First, yes, I know that regex should never be used to parse HTML, however, in this situation I'm taking a long string of text (output of var_dump(), actually) and using several regexes to transform it into XHTML so I know exactly what tags I will be dealing with. The last two regexes in my sequence look for the curly braces and transform into pieces of XHTML. It works great EXCEPT for when the curly braces are contained in a string variable, which I am outputting in between <var></var> tags in a previous regex.

So, currently, I'm using: /\s*{\s*/u. What I need to do is adjust this to ignore any curly brace anywhere within the <var></var> tags.

I've tried using: /\s*{\s*(?!(?<!<var>)[^\{]*<\/var>)/u but that isn't quite right. I have not yet pinpointed what the conditions are that make it not work correctly. So, I may be close with this regex or I may be way off. Hence the need for the SO expertise. Thank you.

Also, if this is simply not possible, there are other hacks I can do, ie, base64_encode() the string, stick it in the <var></var> tags and then as a last regex, base64_decode() anything surrounded by <var></var> tags. I'd prefer to find a usable regex and more importantly, simply curious if it's possible.

1
You've stumbled into one of the areas why Regular Expressions are not good for parsing HTML. While you can likely code around it in your case, I can't help but note this.Jason McCreary
Sounds like your reinventing the wheel. If you want to take a var_dump() and put it on the screen for debugging purposes look at Krumo, PQP or one of the countless other projects like that. If you insist on going your own way, you're probably better off reimplementing the logic of var_dump() & walking your objects, rather than trying to transform the text.Sean McSomething
@SeanMcSomething: I wrote this long ago and was not aware of those projects at the time (although I found out about them shortly after). As of now, most of my work has already been done and it works exactly as I want it to, save this pretty rare exception of the curly brace IN a string variable. I've just been living with it but have some time to fix it now.heath
@JasonMcCreary: I completely agree. It's WRONG to parse HTML with regex. Haha. But, when I first began, I thought I could write one monster regex to convert the whole string into XHTML. I couldn't do it so it got broken into a few regexes. Which leaves me with trying to parse HTML, albeit very simple and predictable. But yes, you are absolutely correct.heath

1 Answers

3
votes

This might work:

\s*{\s*(?:(?!(?:.*?</var>))|(?=[^<]+<var>))

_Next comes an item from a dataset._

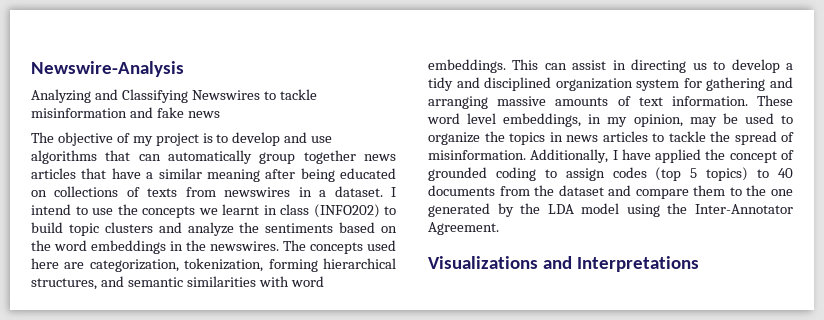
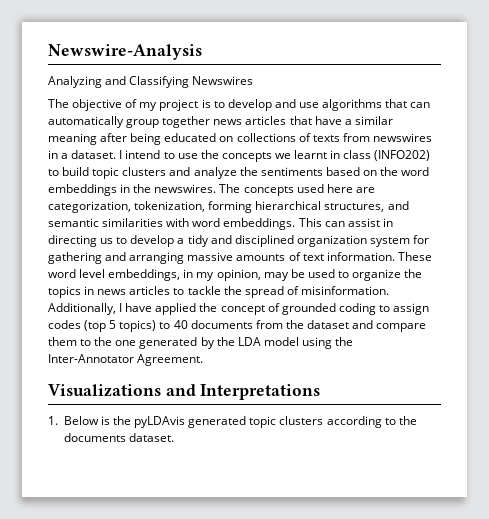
[263,89,317,100] [31,107,220,118] to tackle misinformation and fake news -> (254, 80) none
(700, 264) none -> [48,416,417,428] [63,433,174,442] // 1. Below is the pyLDAvis generated topic clusters according to the documents dataset.

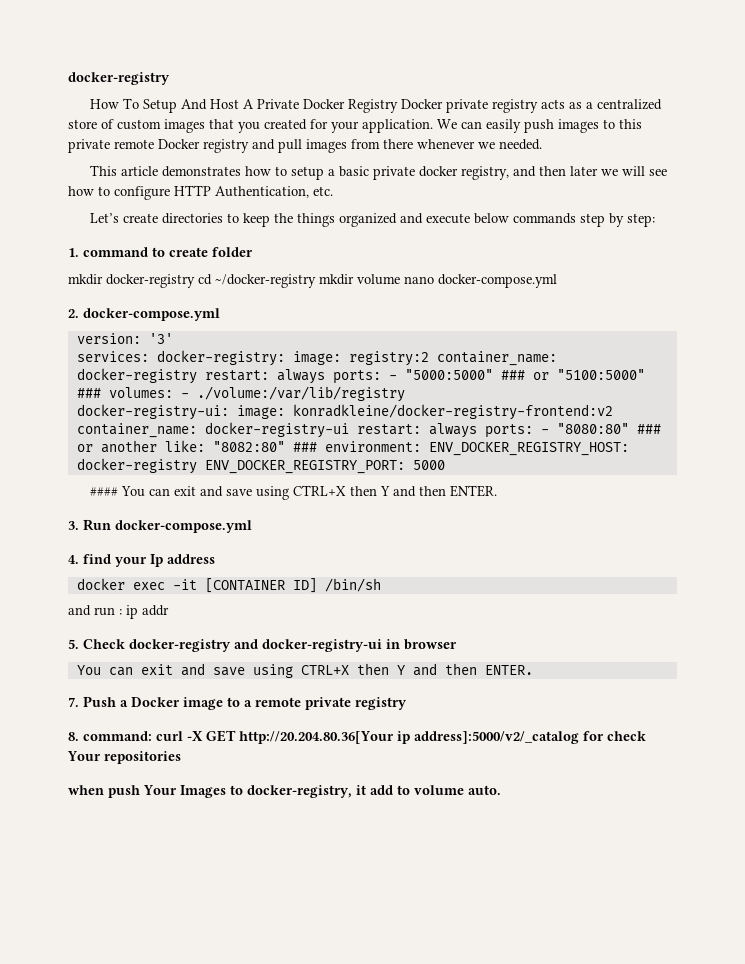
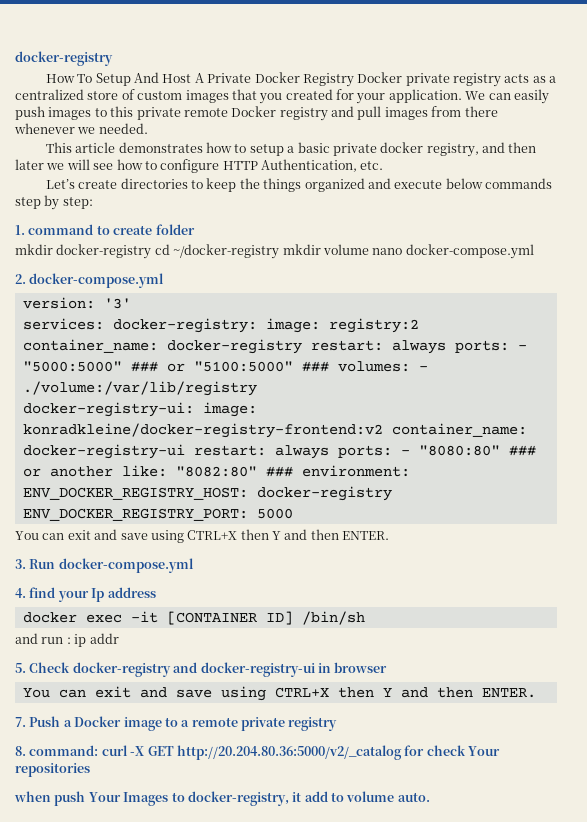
[89,487,118,496] #### -> (293, 513) none
[239,731,579,744] http://20.204.80.36[Your ip address]:5000/v2/_catalog -> [176,745,402,760] http://20.204.80.36:5000/v2/_catalog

Pretty much, I rephrased the question: Instead of not matching curly braces within <var>, I only match curly braces that can be proved to be outside of <var>. So, a curly brace is outside of a <var> if:

  1. It can be asserted that this is true: (?!(?:.*?</var>)), which uses a negative lookahead to ensure that we don't hit the closing </var> tag, or
  2. It can be asserted that this is true: (?=[^<]+<var>), which uses a positive lookahead to ensure that somewhere we'll eventually hit the opening <var> tag.

It will definitely fail with nested <var> tags, but it seems to work with the test case I used. You can run it on RegExr and tell me what you think.